The Beauty of Monument Valley

When it comes to iPad games, I’ve found that there are two types I get the most play out of. First, adaptations of boardgames that allow asynchronous play, and second, casual puzzle games. I like playing on the iPad before I go to sleep, so I like games that are conducive to being horizontal and tired. Often they are dumb hidden object games or repetitious things like Pawn’d.

Monument Valley is a sort of exception to these two categories, though its puzzly nature and beautiful dreamlike graphics are perfect for my purposes.

Monument Valley is a maze game. The goal is to lead a girl, Ida, through each monument, to a door or platform. The monuments have an Escherian design, full of strange angles, impossible geometry, and tricks of the eye. In addition, elements of the monuments can be moved, turned, opened, or twisted. The monuments unfold and reveal themselves gradually, becoming more than they first appeared.
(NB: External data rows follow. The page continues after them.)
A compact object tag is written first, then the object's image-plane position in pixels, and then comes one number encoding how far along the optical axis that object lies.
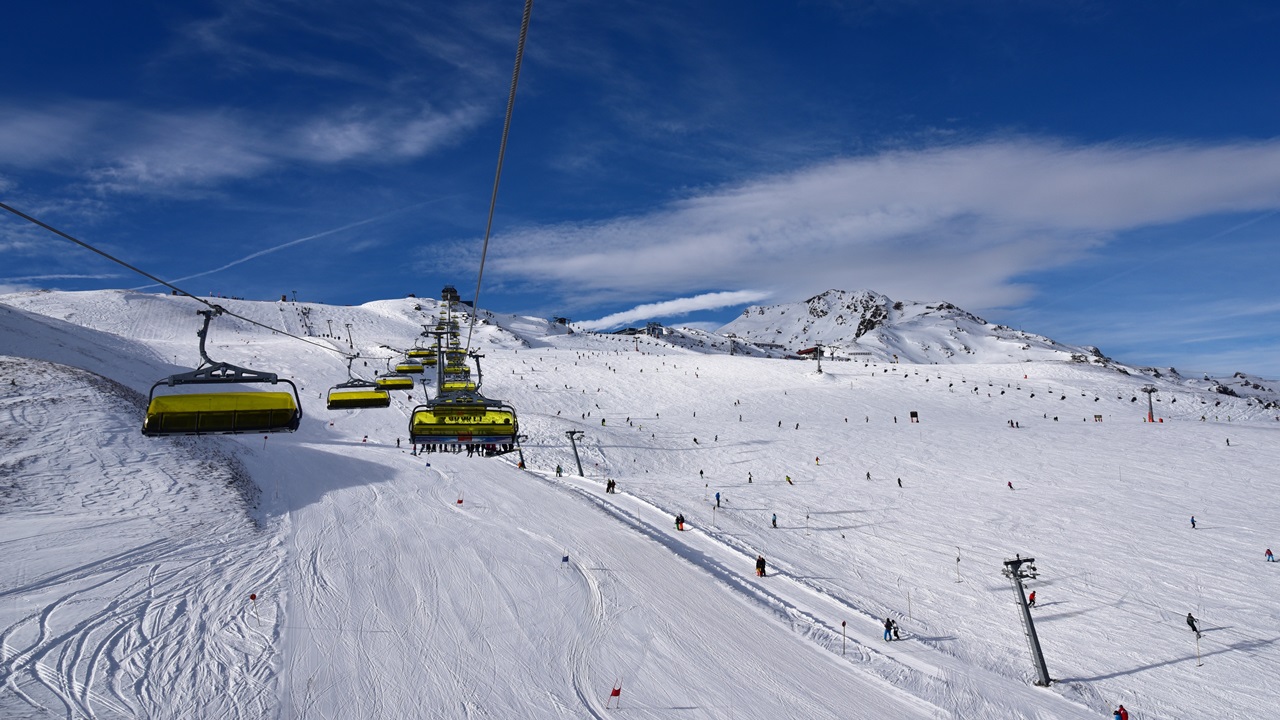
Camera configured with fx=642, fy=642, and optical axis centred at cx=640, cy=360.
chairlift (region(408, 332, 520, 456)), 16.83
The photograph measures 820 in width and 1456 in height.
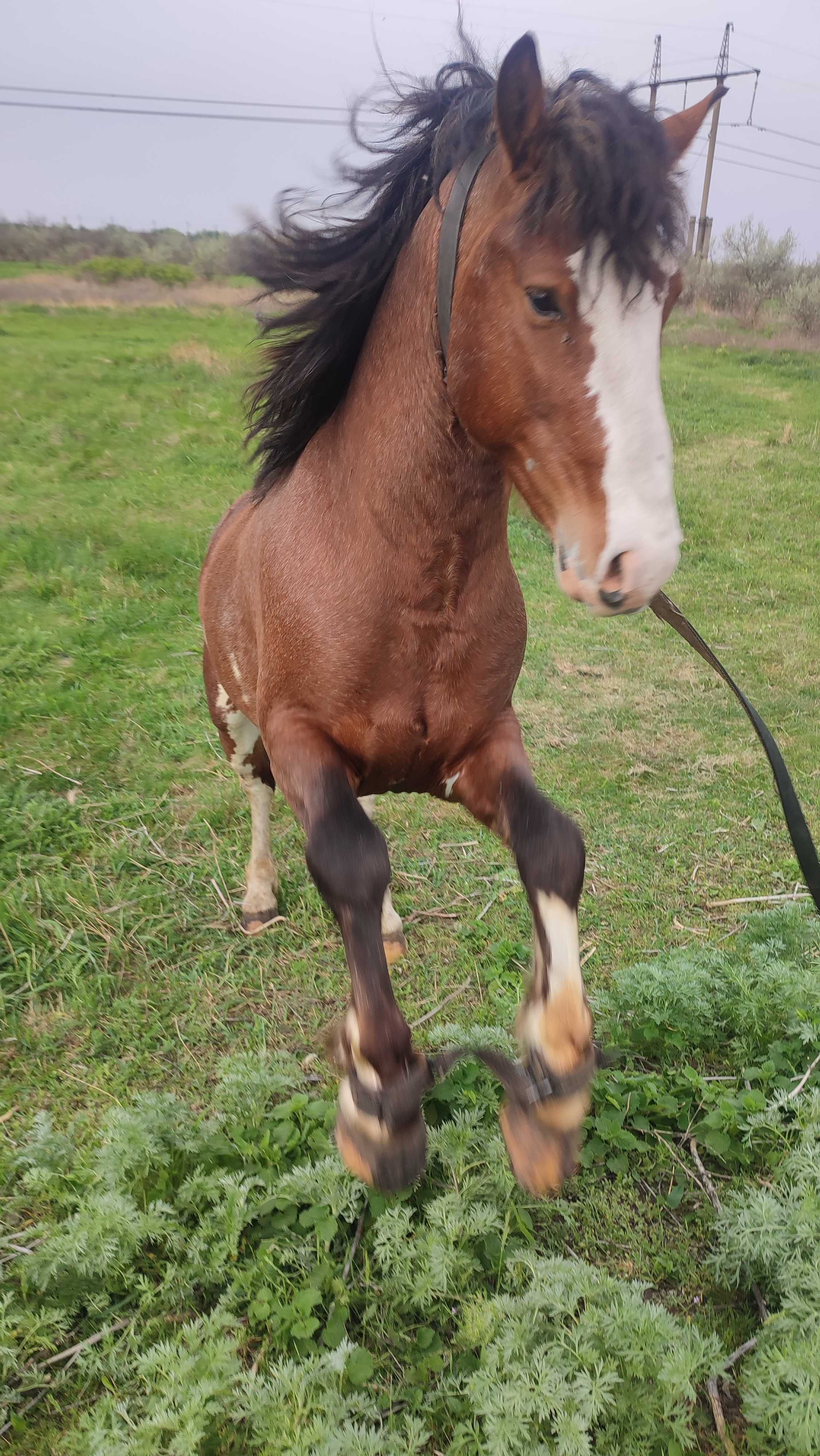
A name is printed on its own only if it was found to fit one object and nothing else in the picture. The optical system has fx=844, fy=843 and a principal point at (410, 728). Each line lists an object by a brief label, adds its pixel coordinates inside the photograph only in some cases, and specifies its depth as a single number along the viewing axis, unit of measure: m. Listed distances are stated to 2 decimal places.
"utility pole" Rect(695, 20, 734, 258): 23.47
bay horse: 1.39
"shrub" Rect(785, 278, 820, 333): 21.12
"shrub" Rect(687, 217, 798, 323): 25.09
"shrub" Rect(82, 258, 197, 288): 24.88
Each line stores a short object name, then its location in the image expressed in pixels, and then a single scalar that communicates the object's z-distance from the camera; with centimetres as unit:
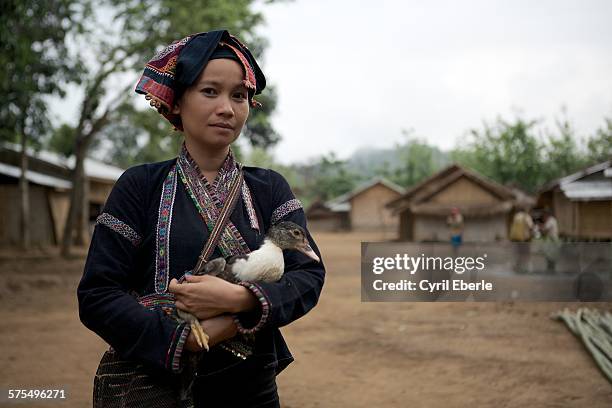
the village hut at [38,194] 1928
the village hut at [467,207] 2245
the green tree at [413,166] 5250
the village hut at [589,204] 1744
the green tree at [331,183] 5375
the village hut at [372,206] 3997
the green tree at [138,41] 1380
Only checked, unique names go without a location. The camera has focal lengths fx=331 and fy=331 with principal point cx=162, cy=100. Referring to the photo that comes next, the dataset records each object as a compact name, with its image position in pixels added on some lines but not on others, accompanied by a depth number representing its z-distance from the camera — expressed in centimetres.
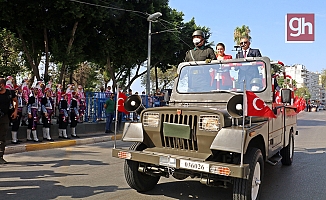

While the construction of the monuments themselves are challenging, there are also sometimes adversaries to contend with: bird people who will block your way and worse, yell at you.

If it sounds confusing or complicated, it’s not. The levels are not particularly difficult, though they are often cleverly done. The real pleasure in the game is just how beautifully it all works, and how satisfyingly.

Monument Valley has ten levels to it. The expansion, Forgotten Shores, adds eight additional levels. The base game is $3.99 and the expansion is $1.99.

As a bonus, until December 8, if you buy Monument Valley it will come with a bonus level, Ida’s (RED) Dream, and the purchase price goes towards AIDS research. (People who already own the game can buy Ida’s (RED) Dream for $0.99, and again the purchase goes to (RED).)

Monument Valley is a fantastic game, and well worth the cost. I highly recommend it.